Webhooks

Receive real-time notifications when background document parsing completes. Instead of polling, your server gets an HTTPS POST with the full parse result.

How it works

1. Add your webhook domain in Dashboard > Settings > Webhooks.
2. Send a parse request with background=true and webhook_url.
3. When processing completes, Dokai sends a POST to your URL with the result.

curl -X POST https://api.dokai.dev/v1/parse \
  -H "Authorization: Bearer dk_live_your_api_key" \
  -F "file=@document.jpg" \
  -F "background=true" \
  -F "webhook_url=https://hooks.example.com/dokai"

Domain whitelisting

For security, webhook URLs must use HTTPS and the domain must be whitelisted in your Dashboard. Go to Settings > Webhooks and add your domain (e.g. hooks.example.com).

Requests to non-whitelisted domains will be rejected with a 422 error and code webhook_domain_not_allowed.

Webhook payload

The webhook delivers a POST request with Content-Type: application/json. The body contains the same result structure as a synchronous parse response.

{
  "event": "parse.completed",
  "id": "parse_abc123",
  "status": "success",
  "document_type": "identity_card",
  "document_brand": "mykad",
  "data": {
    "full_name": "AHMAD BIN ABDULLAH",
    "id_number": "880503-14-5234",
    "date_of_birth": "1988-05-03",
    "gender": "M",
    "nationality": "WARGANEGARA",
    "address": "42 JALAN MERDEKA, TAMAN SENTOSA, 50100 KUALA LUMPUR"
  },
  "extra": {
    "religion": "ISLAM",
    "race": "MELAYU"
  },
  "metadata": {
    "processing_time_ms": 1420,
    "ocr_confidence": 0.95,
    "extraction_confidence": 0.97
  },
  "created_at": "2026-03-06T10:30:00Z"
}

If the parse fails, the payload includes the error details:

{
  "event": "parse.failed",
  "id": "parse_xyz789",
  "status": "failed",
  "error": {
    "code": "processing_failed",
    "message": "Document could not be processed. Image quality too low."
  },
  "created_at": "2026-03-06T10:31:00Z"
}

Signature verification

Every webhook request includes an X-Dokai-Signature header. Verify this signature to ensure the request came from Dokai and was not tampered with.

Your webhook secret is available in Dashboard > Settings > Webhooks. The signature is computed as:

signature = HMAC-SHA256(webhook_secret, request_body)

Verification examples

import hmac
import hashlib

def verify_webhook(body: bytes, signature: str, secret: str) -> bool:
    expected = hmac.new(
        secret.encode(),
        body,
        hashlib.sha256,
    ).hexdigest()
    return hmac.compare_digest(expected, signature)

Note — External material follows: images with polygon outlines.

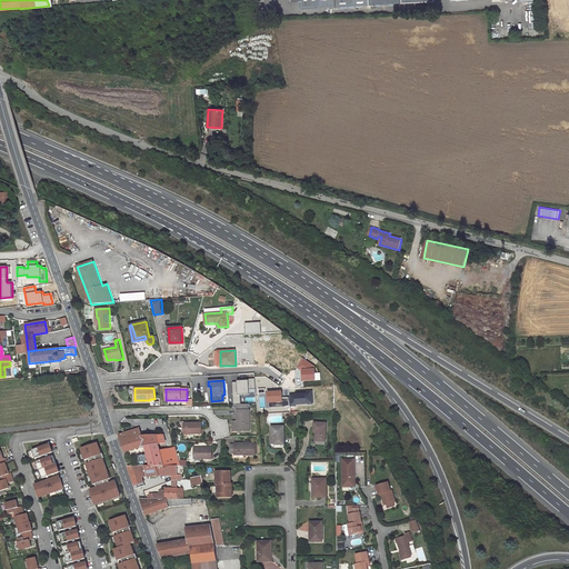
[(238,410),(237,410),(237,430),(249,430),(249,410),(248,410),(248,405),(238,405),(238,410)]
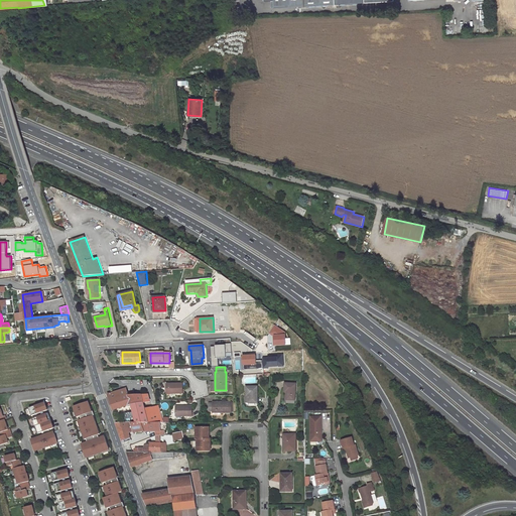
[(295,400),(296,384),(285,383),(284,392),(286,392),(286,400),(295,400)]
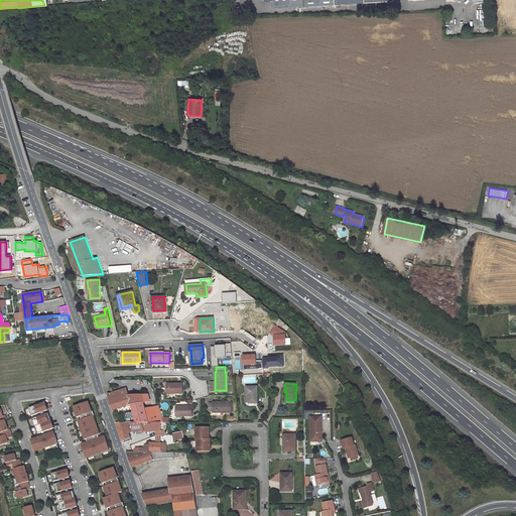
[(182,393),(182,384),(167,385),(167,393),(182,393)]
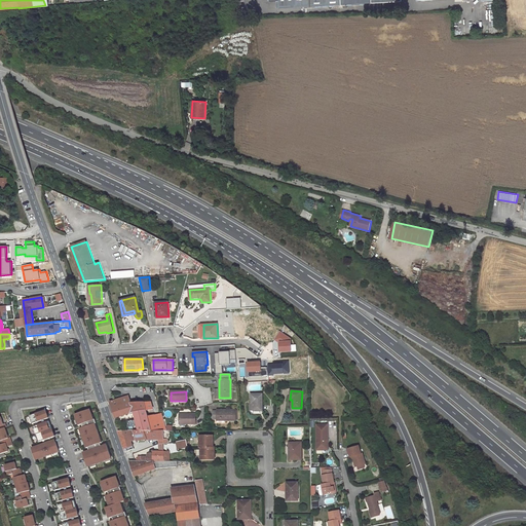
[(263,411),(262,393),(251,395),(252,403),(254,403),(254,411),(263,411)]
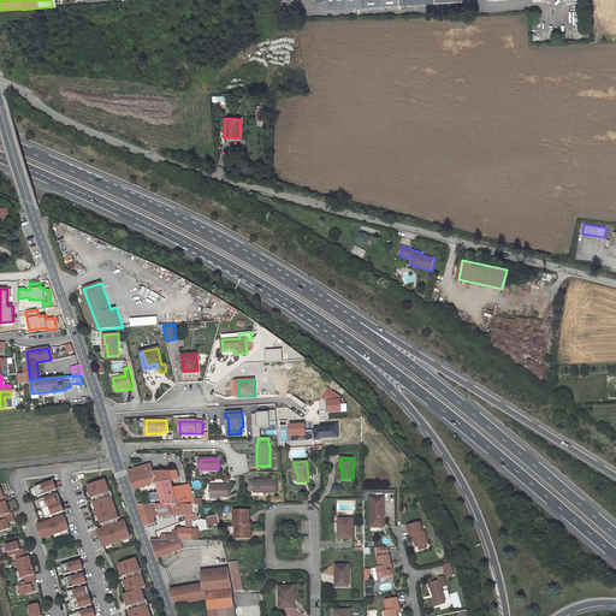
[(154,472),(150,465),(129,471),(131,479),(154,472)]
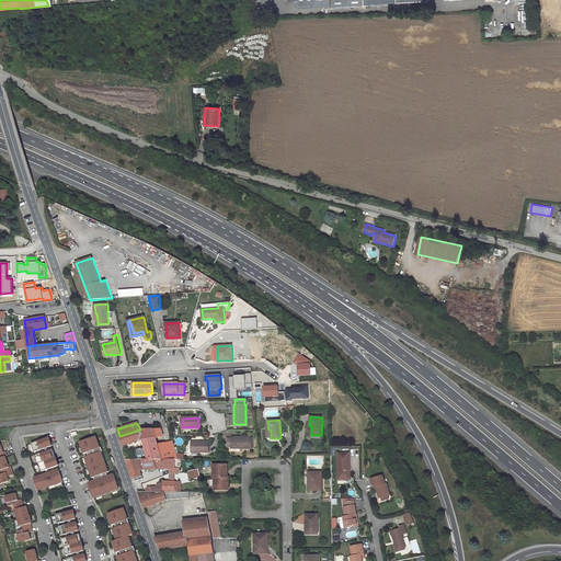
[(165,443),(162,430),(140,430),(119,436),(123,446),(139,441),(145,459),(174,459),(176,459),(172,442),(165,443)]
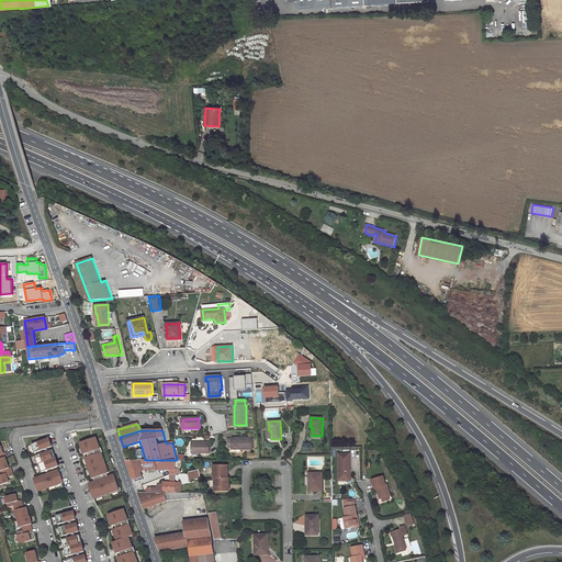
[(89,484),(94,498),(120,490),(114,475),(109,478),(108,474),(109,473),(107,468),(108,468),(104,459),(103,459),(101,453),(103,452),(102,449),(100,449),(97,438),(91,440),(91,441),(87,442),(87,441),(81,444),(86,454),(88,453),(89,456),(89,457),(87,458),(89,464),(88,464),(91,473),(93,479),(96,479),(96,480),(97,482),(89,484)]
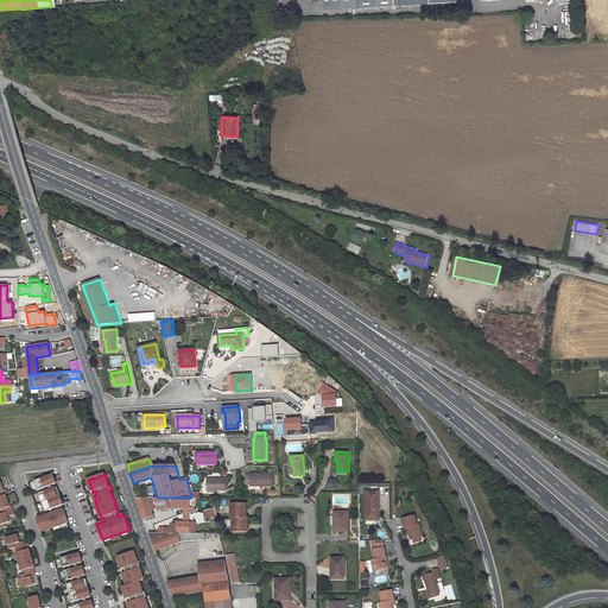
[(272,486),(272,474),(251,474),(251,486),(272,486)]
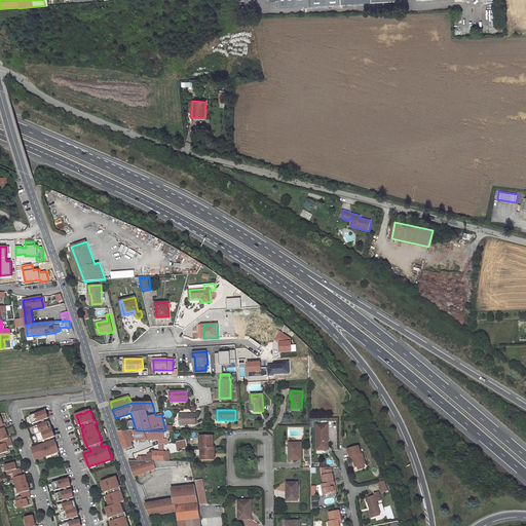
[(48,419),(45,411),(30,416),(33,424),(48,419)]
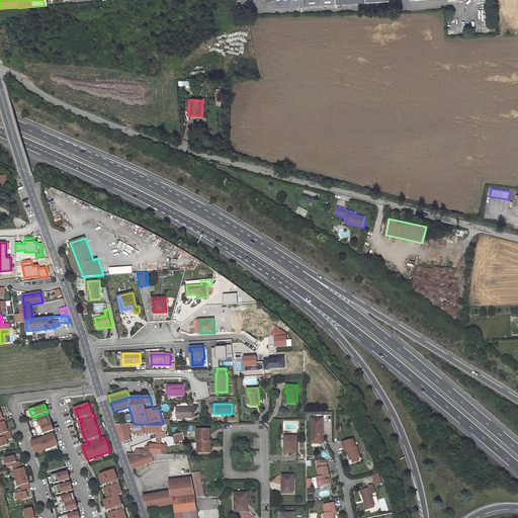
[(192,417),(192,409),(177,408),(177,417),(192,417)]
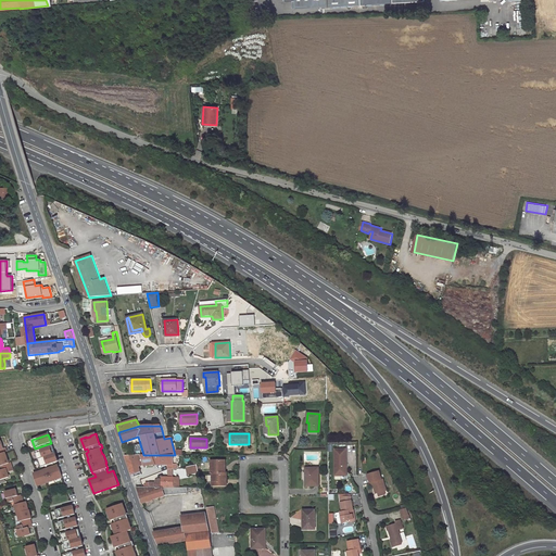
[(0,459),(3,469),(0,470),(0,480),(10,477),(9,472),(13,470),(11,463),(10,463),(5,452),(7,452),(5,447),(4,449),(1,441),(0,441),(0,459)]
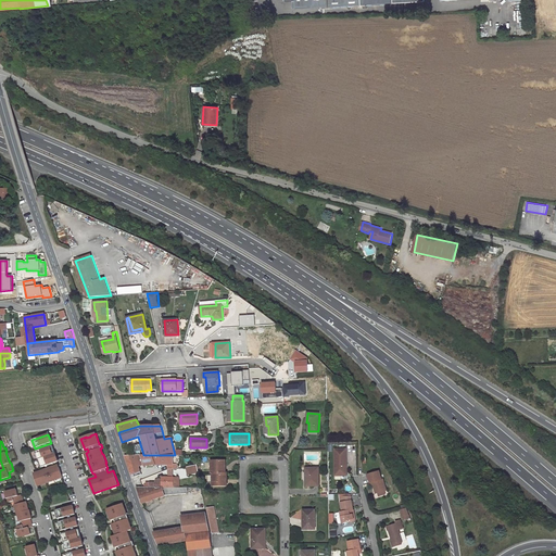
[(58,462),(52,445),(36,452),(41,467),(58,462)]
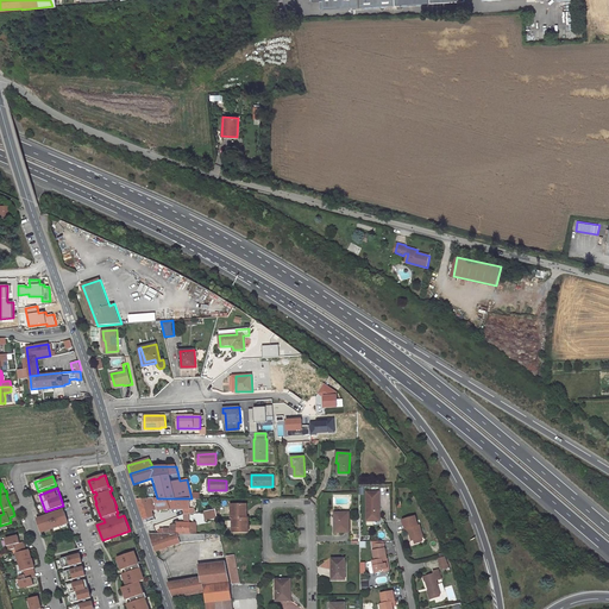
[(366,494),(368,520),(381,519),(380,494),(366,494)]
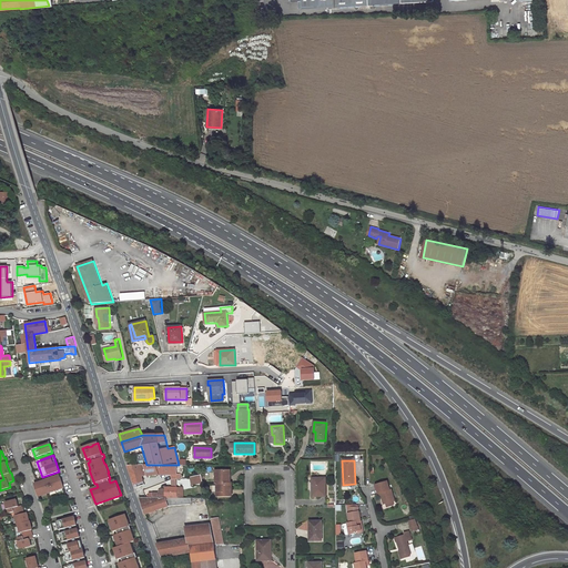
[(128,466),(135,488),(141,486),(140,483),(143,482),(142,476),(146,475),(148,476),(159,475),(172,474),(172,479),(176,479),(180,478),(180,474),(176,474),(176,465),(146,465),(132,466),(129,466),(128,466)]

# In your webhook handler:
# body = request.body  (raw bytes)
# signature = request.headers["X-Dokai-Signature"]
# secret = "whsec_your_webhook_secret"
# if not verify_webhook(body, signature, secret):
#     return Response(status_code=401)

Retry policy

If your endpoint returns a non-2xx status code or times out (30 seconds), Dokai retries the delivery with exponential backoff.

After 3 failed attempts, the delivery is marked as failed. You can view delivery history in the Dashboard under Parse History > result detail flyout.

Best practices

• ✓Always verify signatures before processing webhook payloads to prevent spoofing.
• ✓Return 200 quickly — process the payload asynchronously (e.g. queue a job) to avoid timeouts.
• ✓Handle duplicates — use the id field to deduplicate, since retries may deliver the same event twice.
• ✓Check the timestamp — reject events older than 5 minutes to prevent replay attacks.
• ✓Use HTTPS only — plaintext HTTP webhook URLs are rejected.

Testing locally

Use a tunneling tool to expose your local server to the internet for webhook testing.

# Start a tunnel to your local server
ngrok http 3000

# Use the generated URL as your webhook_url:
# https://abc123.ngrok-free.app/webhooks/dokai

Remember to add the tunnel domain (e.g. abc123.ngrok-free.app) to your Dashboard webhook domain whitelist.